▸ **Directions for this task**:
The exercise calls for a faithful copy of all the data.

▸ **Exercise inputs**:

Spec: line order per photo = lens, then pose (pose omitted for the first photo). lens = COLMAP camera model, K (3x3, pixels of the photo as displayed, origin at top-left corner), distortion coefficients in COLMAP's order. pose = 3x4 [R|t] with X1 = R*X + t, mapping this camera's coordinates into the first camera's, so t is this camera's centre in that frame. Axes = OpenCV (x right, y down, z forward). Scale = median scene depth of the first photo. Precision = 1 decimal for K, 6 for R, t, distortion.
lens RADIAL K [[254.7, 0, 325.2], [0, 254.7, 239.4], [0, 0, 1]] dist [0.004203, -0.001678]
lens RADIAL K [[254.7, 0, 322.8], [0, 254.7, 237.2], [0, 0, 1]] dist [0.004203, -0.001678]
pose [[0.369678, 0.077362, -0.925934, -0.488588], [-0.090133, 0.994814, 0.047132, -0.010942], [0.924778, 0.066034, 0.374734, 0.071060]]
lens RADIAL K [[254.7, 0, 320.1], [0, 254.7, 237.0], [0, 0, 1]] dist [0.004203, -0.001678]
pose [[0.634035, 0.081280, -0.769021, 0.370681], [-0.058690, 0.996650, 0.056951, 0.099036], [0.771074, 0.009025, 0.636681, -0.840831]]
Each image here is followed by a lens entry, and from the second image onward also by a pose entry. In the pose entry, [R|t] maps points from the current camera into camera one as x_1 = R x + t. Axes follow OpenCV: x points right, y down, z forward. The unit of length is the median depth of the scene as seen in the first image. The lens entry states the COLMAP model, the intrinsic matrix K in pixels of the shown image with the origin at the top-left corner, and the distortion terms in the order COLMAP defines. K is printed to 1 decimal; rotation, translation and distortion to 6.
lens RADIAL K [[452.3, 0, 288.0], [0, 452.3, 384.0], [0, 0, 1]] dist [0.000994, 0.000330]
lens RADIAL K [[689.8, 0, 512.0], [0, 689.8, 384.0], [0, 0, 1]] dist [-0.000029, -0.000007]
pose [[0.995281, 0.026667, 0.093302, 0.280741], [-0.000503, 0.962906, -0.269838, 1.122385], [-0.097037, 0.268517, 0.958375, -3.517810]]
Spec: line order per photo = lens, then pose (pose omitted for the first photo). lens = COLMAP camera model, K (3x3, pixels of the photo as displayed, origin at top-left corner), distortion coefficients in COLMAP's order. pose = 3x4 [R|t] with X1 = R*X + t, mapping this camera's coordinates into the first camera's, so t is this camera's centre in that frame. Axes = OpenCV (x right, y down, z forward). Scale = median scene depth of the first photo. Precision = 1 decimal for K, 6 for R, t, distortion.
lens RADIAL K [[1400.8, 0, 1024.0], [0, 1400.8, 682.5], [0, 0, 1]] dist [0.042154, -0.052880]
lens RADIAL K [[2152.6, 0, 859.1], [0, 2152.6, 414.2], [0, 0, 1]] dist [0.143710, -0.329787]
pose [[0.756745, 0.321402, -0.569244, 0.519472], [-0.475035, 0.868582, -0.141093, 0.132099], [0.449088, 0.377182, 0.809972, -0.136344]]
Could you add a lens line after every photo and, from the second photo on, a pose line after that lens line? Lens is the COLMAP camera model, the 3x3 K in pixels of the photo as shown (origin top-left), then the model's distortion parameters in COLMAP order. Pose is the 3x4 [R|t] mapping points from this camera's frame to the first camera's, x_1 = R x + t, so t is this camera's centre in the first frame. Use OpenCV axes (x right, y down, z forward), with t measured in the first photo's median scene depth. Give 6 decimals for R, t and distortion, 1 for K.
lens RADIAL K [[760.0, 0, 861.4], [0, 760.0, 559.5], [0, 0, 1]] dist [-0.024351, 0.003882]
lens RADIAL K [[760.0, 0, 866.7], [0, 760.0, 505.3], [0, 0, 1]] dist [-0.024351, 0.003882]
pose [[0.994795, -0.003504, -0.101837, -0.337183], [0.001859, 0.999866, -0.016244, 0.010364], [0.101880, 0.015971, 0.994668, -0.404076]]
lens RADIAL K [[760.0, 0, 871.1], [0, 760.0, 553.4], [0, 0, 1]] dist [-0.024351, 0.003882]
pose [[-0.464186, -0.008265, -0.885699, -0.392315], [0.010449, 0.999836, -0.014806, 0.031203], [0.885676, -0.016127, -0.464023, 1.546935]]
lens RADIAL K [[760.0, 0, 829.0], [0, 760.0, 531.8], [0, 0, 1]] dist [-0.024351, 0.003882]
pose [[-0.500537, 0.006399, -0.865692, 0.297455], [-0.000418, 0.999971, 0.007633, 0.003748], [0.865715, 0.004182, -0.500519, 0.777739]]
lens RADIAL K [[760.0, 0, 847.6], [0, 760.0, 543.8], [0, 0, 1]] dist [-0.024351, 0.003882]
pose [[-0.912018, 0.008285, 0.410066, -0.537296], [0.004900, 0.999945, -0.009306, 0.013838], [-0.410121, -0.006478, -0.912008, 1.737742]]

▸ **Solution to the exercise**:
Spec: line order per photo = lens, then pose (pose omitted for the first photo). lens = COLMAP camera model, K (3x3, pixels of the photo as displayed, origin at top-left corner), distortion coefficients in COLMAP's order. pose = 3x4 [R|t] with X1 = R*X + t, mapping this camera's coordinates into the first camera's, so t is this camera's centre in that frame. Axes = OpenCV (x right, y down, z forward). Scale = median scene depth of the first photo. Precision = 1 decimal for K, 6 for R, t, distortion.
lens RADIAL K [[254.7, 0, 325.2], [0, 254.7, 239.4], [0, 0, 1]] dist [0.004203, -0.001678]
lens RADIAL K [[254.7, 0, 322.8], [0, 254.7, 237.2], [0, 0, 1]] dist [0.004203, -0.001678]
pose [[0.369678, 0.077362, -0.925934, -0.488588], [-0.090133, 0.994814, 0.047132, -0.010942], [0.924778, 0.066034, 0.374734, 0.071060]]
lens RADIAL K [[254.7, 0, 320.1], [0, 254.7, 237.0], [0, 0, 1]] dist [0.004203, -0.001678]
pose [[0.634035, 0.081280, -0.769021, 0.370681], [-0.058690, 0.996650, 0.056951, 0.099036], [0.771074, 0.009025, 0.636681, -0.840831]]
Each image here is followed by a lens entry, and from the second image onward also by a pose entry. In the pose entry, [R|t] maps points from the current camera into camera one as x_1 = R x + t. Axes follow OpenCV: x points right, y down, z forward. The unit of length is the median depth of the scene as seen in the first image. The lens entry states the COLMAP model, the intrinsic matrix K in pixels of the shown image with the origin at the top-left corner, and the distortion terms in the order COLMAP defines. K is printed to 1 decimal; rotation, translation and distortion to 6.
lens RADIAL K [[452.3, 0, 288.0], [0, 452.3, 384.0], [0, 0, 1]] dist [0.000994, 0.000330]
lens RADIAL K [[689.8, 0, 512.0], [0, 689.8, 384.0], [0, 0, 1]] dist [-0.000029, -0.000007]
pose [[0.995281, 0.026667, 0.093302, 0.280741], [-0.000503, 0.962906, -0.269838, 1.122385], [-0.097037, 0.268517, 0.958375, -3.517810]]
Spec: line order per photo = lens, then pose (pose omitted for the first photo). lens = COLMAP camera model, K (3x3, pixels of the photo as displayed, origin at top-left corner), distortion coefficients in COLMAP's order. pose = 3x4 [R|t] with X1 = R*X + t, mapping this camera's coordinates into the first camera's, so t is this camera's centre in that frame. Axes = OpenCV (x right, y down, z forward). Scale = median scene depth of the first photo. Precision = 1 decimal for K, 6 for R, t, distortion.
lens RADIAL K [[1400.8, 0, 1024.0], [0, 1400.8, 682.5], [0, 0, 1]] dist [0.042154, -0.052880]
lens RADIAL K [[2152.6, 0, 859.1], [0, 2152.6, 414.2], [0, 0, 1]] dist [0.143710, -0.329787]
pose [[0.756745, 0.321402, -0.569244, 0.519472], [-0.475035, 0.868582, -0.141093, 0.132099], [0.449088, 0.377182, 0.809972, -0.136344]]
Could you add a lens line after every photo and, from the second photo on, a pose line after that lens line? Lens is the COLMAP camera model, the 3x3 K in pixels of the photo as shown (origin top-left), then the model's distortion parameters in COLMAP order. Pose is the 3x4 [R|t] mapping points from this camera's frame to the first camera's, x_1 = R x + t, so t is this camera's centre in the first frame. Use OpenCV axes (x right, y down, z forward), with t measured in the first photo's median scene depth. Give 6 decimals for R, t and distortion, 1 for K.
lens RADIAL K [[760.0, 0, 861.4], [0, 760.0, 559.5], [0, 0, 1]] dist [-0.024351, 0.003882]
lens RADIAL K [[760.0, 0, 866.7], [0, 760.0, 505.3], [0, 0, 1]] dist [-0.024351, 0.003882]
pose [[0.994795, -0.003504, -0.101837, -0.337183], [0.001859, 0.999866, -0.016244, 0.010364], [0.101880, 0.015971, 0.994668, -0.404076]]
lens RADIAL K [[760.0, 0, 871.1], [0, 760.0, 553.4], [0, 0, 1]] dist [-0.024351, 0.003882]
pose [[-0.464186, -0.008265, -0.885699, -0.392315], [0.010449, 0.999836, -0.014806, 0.031203], [0.885676, -0.016127, -0.464023, 1.546935]]
lens RADIAL K [[760.0, 0, 829.0], [0, 760.0, 531.8], [0, 0, 1]] dist [-0.024351, 0.003882]
pose [[-0.500537, 0.006399, -0.865692, 0.297455], [-0.000418, 0.999971, 0.007633, 0.003748], [0.865715, 0.004182, -0.500519, 0.777739]]
lens RADIAL K [[760.0, 0, 847.6], [0, 760.0, 543.8], [0, 0, 1]] dist [-0.024351, 0.003882]
pose [[-0.912018, 0.008285, 0.410066, -0.537296], [0.004900, 0.999945, -0.009306, 0.013838], [-0.410121, -0.006478, -0.912008, 1.737742]]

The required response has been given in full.